WHAT TO WORK ON
Nothing in the records may be altered, and no picture may be included. Restate them in full.

RECORDS

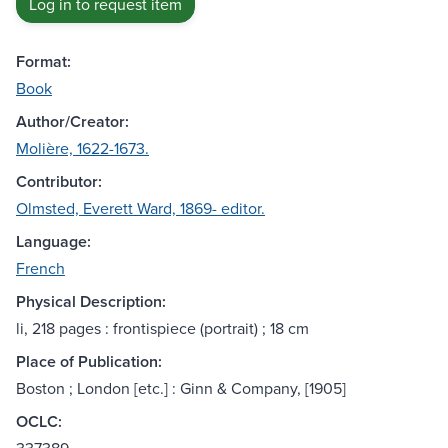
Log in to request item
Format:
Book
Author/Creator:
Molière, 1622-1673.
Contributor:
Olmsted, Everett Ward, 1869- editor.
Language:
French
Physical Description:
li, 218 pages : frontispiece (portrait) ; 18 cm
Place of Publication:
Boston ; London [etc.] : Ginn & Company, [1905]
OCLC:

RESULT BELOW
Log in to request item
Format:
Book
Author/Creator:
Molière, 1622-1673.
Contributor:
Olmsted, Everett Ward, 1869- editor.
Language:
French
Physical Description:
li, 218 pages : frontispiece (portrait) ; 18 cm
Place of Publication:
Boston ; London [etc.] : Ginn & Company, [1905]
OCLC:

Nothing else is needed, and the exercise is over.